However he fell out with his parents and ran away at 16. He lived on the streets in Los Angeles, and moved on to San Francisco in 1967. He performed in drag as Ruby Blue, singing Billie Holliday and the other women blues singers.
He became part of the San Francisco radical drag troupe The Cockettes and is in two of their films, Luminous Procuress and Tricia’s Wedding, both 1971. He also taught them to sing. He also played a female impersonator in the Bette Midler retelling of the life of Janis Joplin, The Rose, 1979.
As a rock singer he had limited success, even though the albums were dance oriented. He found fame as a disco and Hi-NRG singer. He is best known for singing the disco classic "You Make Me Feel (Mighty Real)". Sylvester appeared on the Joan Rivers show in 1986 and talked about his husband Rick, and showed off his wedding ring.

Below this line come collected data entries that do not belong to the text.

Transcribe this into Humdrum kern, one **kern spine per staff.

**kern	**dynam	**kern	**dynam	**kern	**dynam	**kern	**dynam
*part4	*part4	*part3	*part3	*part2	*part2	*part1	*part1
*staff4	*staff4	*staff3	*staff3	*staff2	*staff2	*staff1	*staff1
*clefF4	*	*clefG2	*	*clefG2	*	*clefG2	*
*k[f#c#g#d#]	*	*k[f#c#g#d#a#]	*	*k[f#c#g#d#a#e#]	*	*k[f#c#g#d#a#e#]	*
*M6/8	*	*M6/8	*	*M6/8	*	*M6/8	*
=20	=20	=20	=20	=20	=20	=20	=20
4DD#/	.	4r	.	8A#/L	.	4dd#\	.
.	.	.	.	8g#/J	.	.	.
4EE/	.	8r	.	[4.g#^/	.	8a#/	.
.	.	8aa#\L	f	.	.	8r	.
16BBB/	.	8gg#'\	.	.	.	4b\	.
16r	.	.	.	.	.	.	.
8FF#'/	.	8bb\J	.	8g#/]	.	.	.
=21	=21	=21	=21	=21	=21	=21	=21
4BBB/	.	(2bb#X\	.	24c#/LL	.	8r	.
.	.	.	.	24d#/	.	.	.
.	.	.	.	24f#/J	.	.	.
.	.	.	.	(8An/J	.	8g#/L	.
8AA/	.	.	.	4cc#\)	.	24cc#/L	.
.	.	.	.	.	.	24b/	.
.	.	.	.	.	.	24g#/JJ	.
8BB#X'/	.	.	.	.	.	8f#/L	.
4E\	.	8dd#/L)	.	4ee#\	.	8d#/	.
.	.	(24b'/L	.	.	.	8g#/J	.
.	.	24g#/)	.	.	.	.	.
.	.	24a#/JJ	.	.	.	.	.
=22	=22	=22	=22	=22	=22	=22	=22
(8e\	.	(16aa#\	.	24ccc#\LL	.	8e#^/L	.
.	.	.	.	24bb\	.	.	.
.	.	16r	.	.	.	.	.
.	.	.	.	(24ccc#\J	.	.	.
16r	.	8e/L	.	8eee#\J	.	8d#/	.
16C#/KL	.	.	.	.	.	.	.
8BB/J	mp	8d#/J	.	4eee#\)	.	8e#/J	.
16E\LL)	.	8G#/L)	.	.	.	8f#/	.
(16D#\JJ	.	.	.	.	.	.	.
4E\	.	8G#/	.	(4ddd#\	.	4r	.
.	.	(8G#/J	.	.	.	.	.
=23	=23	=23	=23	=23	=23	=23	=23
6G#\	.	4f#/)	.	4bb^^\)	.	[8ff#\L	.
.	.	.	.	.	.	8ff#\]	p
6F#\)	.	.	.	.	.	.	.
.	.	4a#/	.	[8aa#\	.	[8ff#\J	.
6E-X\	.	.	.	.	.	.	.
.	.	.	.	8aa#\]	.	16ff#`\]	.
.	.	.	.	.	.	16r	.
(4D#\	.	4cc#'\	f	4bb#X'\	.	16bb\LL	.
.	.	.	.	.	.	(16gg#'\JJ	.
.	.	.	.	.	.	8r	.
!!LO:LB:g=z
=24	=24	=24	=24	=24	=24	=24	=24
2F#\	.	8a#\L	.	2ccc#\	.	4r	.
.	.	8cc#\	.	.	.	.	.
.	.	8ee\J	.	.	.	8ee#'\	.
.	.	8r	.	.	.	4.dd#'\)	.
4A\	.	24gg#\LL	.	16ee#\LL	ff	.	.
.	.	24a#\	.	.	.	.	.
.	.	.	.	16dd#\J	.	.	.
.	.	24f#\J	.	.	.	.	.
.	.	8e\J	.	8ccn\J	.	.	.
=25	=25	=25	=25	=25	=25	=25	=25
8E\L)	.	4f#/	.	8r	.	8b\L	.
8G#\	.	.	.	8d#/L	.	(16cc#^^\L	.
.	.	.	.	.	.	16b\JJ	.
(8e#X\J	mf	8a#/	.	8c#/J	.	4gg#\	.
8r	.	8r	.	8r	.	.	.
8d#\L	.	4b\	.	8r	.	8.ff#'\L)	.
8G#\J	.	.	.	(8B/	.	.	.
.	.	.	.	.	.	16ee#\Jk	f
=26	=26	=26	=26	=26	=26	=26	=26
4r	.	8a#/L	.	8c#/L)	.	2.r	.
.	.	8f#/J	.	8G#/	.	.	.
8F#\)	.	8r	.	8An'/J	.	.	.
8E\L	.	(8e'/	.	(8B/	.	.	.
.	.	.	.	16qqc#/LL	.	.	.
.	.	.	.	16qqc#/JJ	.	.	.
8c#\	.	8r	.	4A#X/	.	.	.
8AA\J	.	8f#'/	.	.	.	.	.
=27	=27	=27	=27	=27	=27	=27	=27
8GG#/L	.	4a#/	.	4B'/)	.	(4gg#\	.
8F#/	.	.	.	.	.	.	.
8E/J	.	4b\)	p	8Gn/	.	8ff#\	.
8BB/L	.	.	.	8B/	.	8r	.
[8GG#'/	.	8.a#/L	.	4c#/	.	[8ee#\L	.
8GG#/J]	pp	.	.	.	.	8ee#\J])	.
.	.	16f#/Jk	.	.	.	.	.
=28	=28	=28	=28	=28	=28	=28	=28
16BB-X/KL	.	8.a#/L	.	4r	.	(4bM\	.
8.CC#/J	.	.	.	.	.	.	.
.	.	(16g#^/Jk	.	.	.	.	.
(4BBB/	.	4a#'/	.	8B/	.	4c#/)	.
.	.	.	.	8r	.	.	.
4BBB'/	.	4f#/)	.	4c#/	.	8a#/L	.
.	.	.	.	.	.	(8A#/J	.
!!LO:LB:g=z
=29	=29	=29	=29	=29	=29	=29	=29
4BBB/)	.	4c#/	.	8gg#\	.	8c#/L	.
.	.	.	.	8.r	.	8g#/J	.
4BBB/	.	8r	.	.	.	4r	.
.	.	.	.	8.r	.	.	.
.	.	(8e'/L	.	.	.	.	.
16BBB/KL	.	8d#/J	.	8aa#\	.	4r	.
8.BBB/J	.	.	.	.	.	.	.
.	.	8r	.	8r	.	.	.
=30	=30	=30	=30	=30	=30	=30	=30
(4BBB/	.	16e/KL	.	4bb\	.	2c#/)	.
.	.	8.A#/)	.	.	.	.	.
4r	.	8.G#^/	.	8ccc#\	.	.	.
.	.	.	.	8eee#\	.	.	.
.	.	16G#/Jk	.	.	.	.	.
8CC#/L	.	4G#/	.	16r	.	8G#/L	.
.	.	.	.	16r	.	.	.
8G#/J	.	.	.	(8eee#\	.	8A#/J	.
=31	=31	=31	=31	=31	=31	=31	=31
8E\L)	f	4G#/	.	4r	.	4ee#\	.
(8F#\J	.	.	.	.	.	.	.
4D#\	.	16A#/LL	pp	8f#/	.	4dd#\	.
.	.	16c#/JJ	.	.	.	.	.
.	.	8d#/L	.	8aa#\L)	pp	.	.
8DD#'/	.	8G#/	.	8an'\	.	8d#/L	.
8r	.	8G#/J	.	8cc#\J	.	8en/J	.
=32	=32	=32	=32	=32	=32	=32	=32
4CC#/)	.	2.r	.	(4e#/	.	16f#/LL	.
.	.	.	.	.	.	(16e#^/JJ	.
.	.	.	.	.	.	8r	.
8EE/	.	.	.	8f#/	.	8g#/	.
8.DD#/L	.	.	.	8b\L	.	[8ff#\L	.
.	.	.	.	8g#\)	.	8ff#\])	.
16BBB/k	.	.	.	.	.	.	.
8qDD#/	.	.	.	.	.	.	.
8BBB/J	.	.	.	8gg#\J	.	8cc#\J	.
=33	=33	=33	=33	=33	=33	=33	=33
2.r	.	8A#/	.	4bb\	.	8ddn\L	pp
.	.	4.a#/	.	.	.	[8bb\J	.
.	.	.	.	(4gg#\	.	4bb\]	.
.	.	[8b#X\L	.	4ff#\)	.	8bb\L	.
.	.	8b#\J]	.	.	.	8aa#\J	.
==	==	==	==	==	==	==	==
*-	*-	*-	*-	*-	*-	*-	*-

He reacted to pressure from the record label to butch-up his image by attending meetings in drag. He went public when he was diagnosed with AIDS. And attended Pride events in a wheelchair. He died from complications from AIDS at the age of 41. A drag photo-shoot, which he staged as a gag provided the cover for his posthumous album, Immortal, 1989.
- Paul Oremland (dir). The Rhythm Divine: The Story of Disco. US 55 mins 1991.
- David Weissman & Bill Weber (dir). The Cockettes. US 100 mins 2001.
- Tim Smyth (dir). Sylvester: Mighty Real. US 11 mins 2002.
- Joshua Gamson. The Fabulous Sylvester: The Legend, the Music, the 70s in San Francisco. New York: Henry Holt and Co. 2005.
- Kevin E. Taylor. “Sylvester: A revolution recorded, televised & never compromised”. Gay Men of African Descent. www.gmad.org/Sylvester.htm.
- “Sylvester James”. Wikipedia, the free encyclopedia. en.wikipedia.org/wiki/Sylvester_James.